Headquartered in Hyderabad, CtrlS Datacenters Ltd. was founded in 2007 by the INR 750 Crore Pioneer Group, which is primarily involved in IT - services, consulting and infrastructure. The Group has been growing at more than 100 percent compound annual growth rate of over the past 15 years.

CtrlS has datacenters in Hyderabad and Mumbai with an upcoming facility in Delhi. The company has developed the capabilities to provide platform level services like datacenter infrastructure, storage, backup, hardware, OS layers, network and security layers. It offers a host of outsourced business solutions and services such as Disaster Recovery on demand, Managed services, Private cloud-on-demand to enable clients to make the paradigm shift from the captive datacenter model to the outsourced one.

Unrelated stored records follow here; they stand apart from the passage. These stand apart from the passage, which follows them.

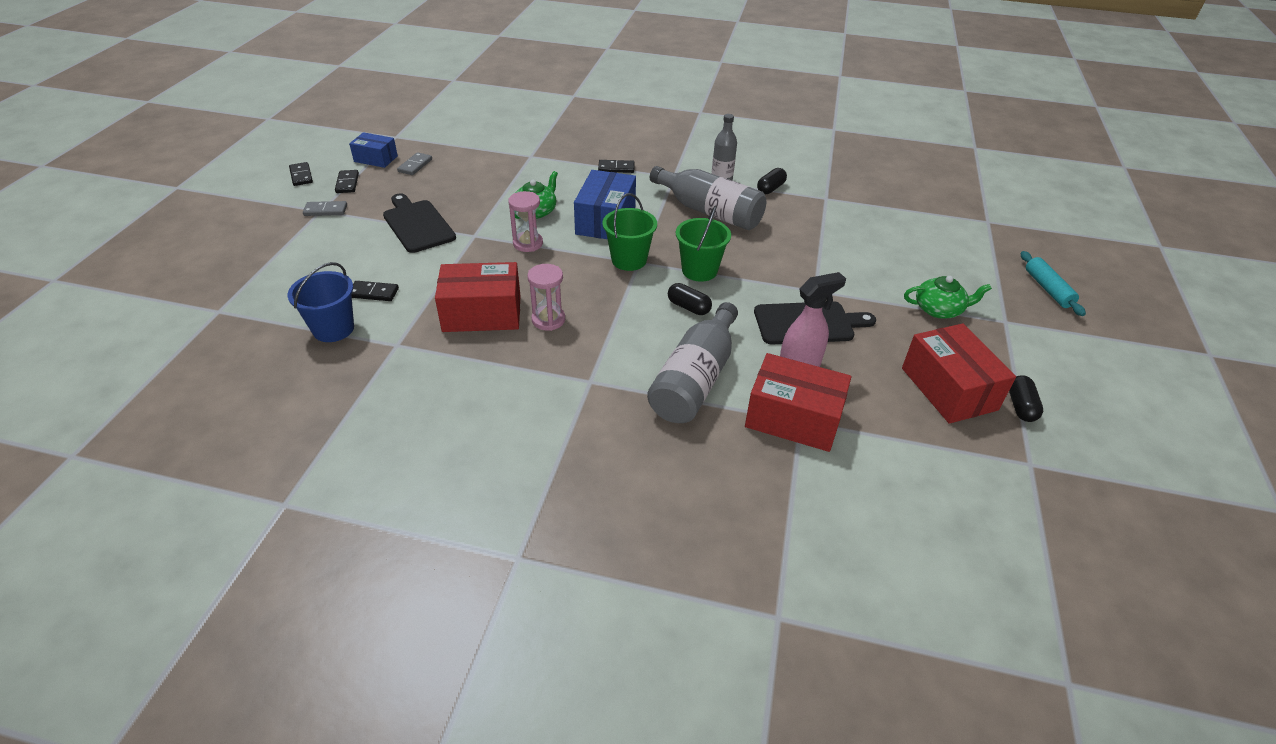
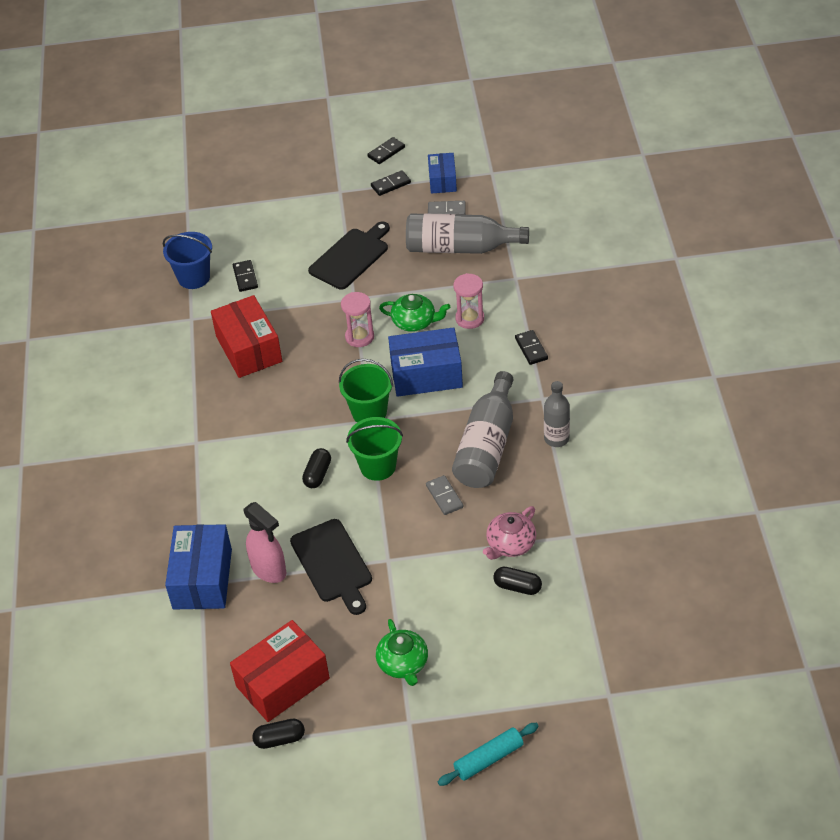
camera: 75 degrees right, 5 degrees up
grey domino [303,201,347,216] -> grey domino moved to [426,475,463,515]
pink hourglass [527,264,565,331] -> pink hourglass moved to [453,273,484,329]
grey bottle [647,302,738,423] -> grey bottle moved to [406,213,529,254]
red box [745,353,851,452] -> blue box [165,524,232,610]
black capsule [757,168,787,194] -> black capsule moved to [493,567,542,595]
none -> pink teapot [483,506,536,560]

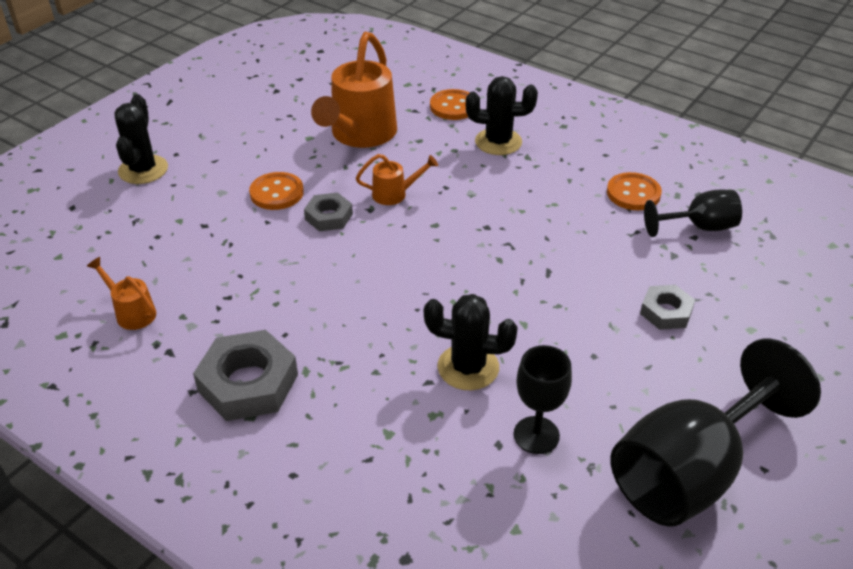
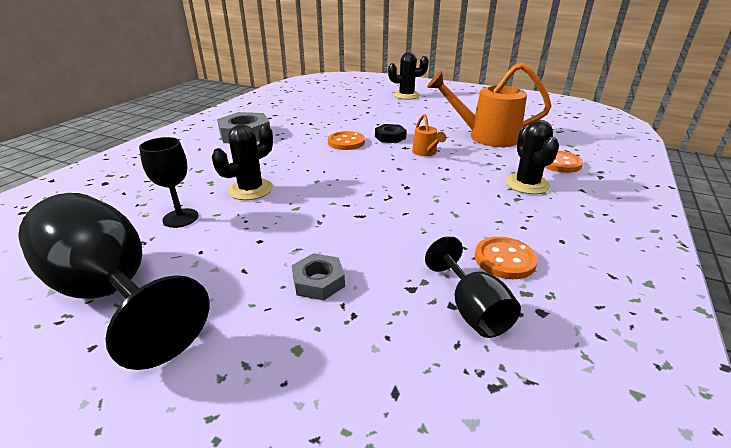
camera: 80 degrees right, 10 degrees down
orange watering can [87,257,156,330] -> none
orange button [249,172,304,210] -> orange button moved to [328,131,365,150]
grey nut [304,192,353,231] -> black nut [375,124,407,143]
black cactus [424,294,518,390] -> black cactus turned 45 degrees clockwise [212,124,273,200]

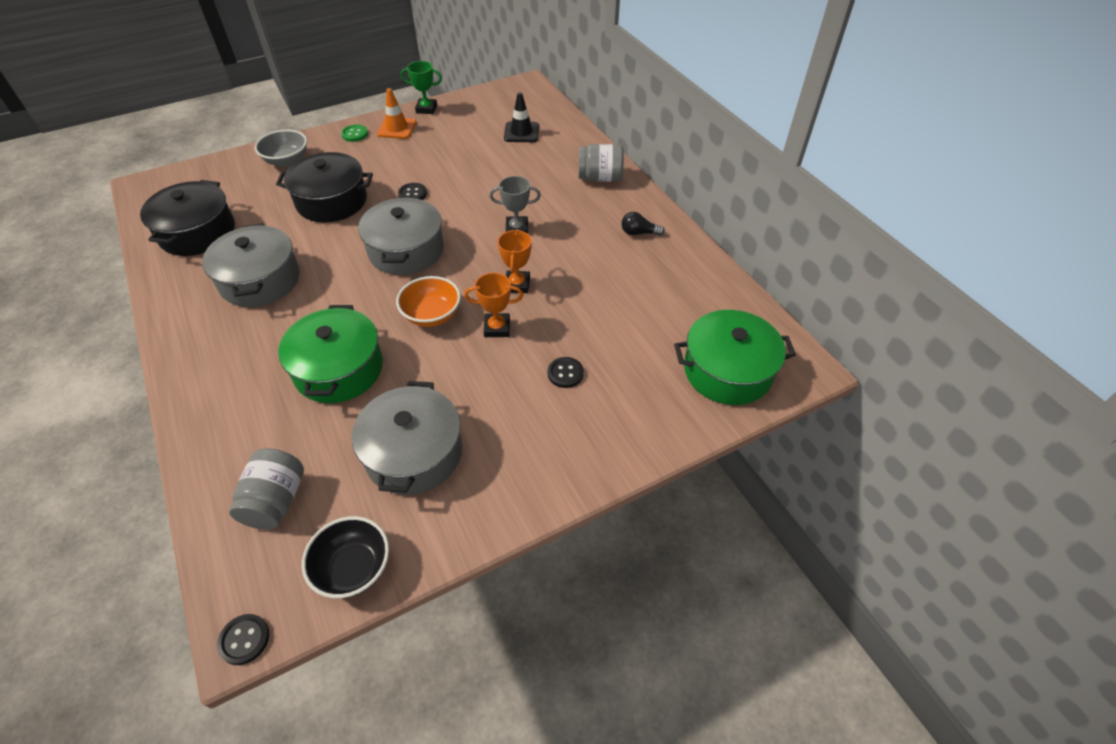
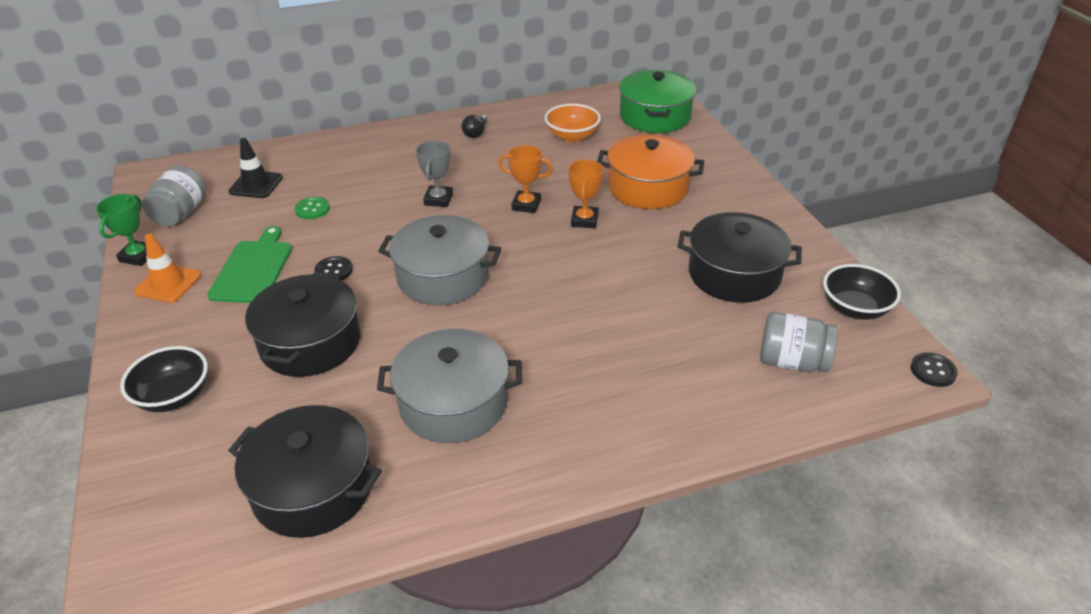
camera: 80 degrees left, 10 degrees down
grey bowl [255,130,307,167] -> black bowl [120,346,208,412]
green pot [278,305,383,403] -> none
green button [341,124,368,142] -> green button moved to [295,197,330,219]
grey pot [352,381,462,495] -> black pot [677,212,802,303]
orange bowl [396,276,461,327] -> orange bowl moved to [545,104,601,142]
black button [548,357,584,388] -> orange pot [597,134,704,209]
grey jar [579,144,624,182] -> grey jar moved to [142,165,206,226]
none -> green cutting board [207,226,292,303]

The CtrlS datacenter is Tier IV certified and provides 99.995% uptime guarantee, less than 22 minutes of downtime in a year and N+N redundancy. With 1.42 PUE, it is the most power efficient datacenter in India. Dual power sources and an additional captive power plant ensure uninterrupted power and cooling systems. It also provides high bandwidth availability and a choice from India’s leading TELCOs.

It is also the only one of its kind in India to provide 8-zone security, scalability for up to 10 years, guaranteeing the highest availability and least energy consumption. Armed with top-of-the-line features and the very best of infrastructure and technology, it offers clients an array of benefits which can drive a saving of up to 40 percent on total cost of ownership. It has ISO-20000-1, ISO-27001 and BS 25999 certifications.

CtrlS datacenters are widely recognized as the best in its class with awards such as the CII awards for the Most Energy efficient and the Most Innovative Energy Efficient unit, NASSCOM award for Top 50 emerging companies 2 years in a row and CIO choice award: Best Datacenter in the Managed Services.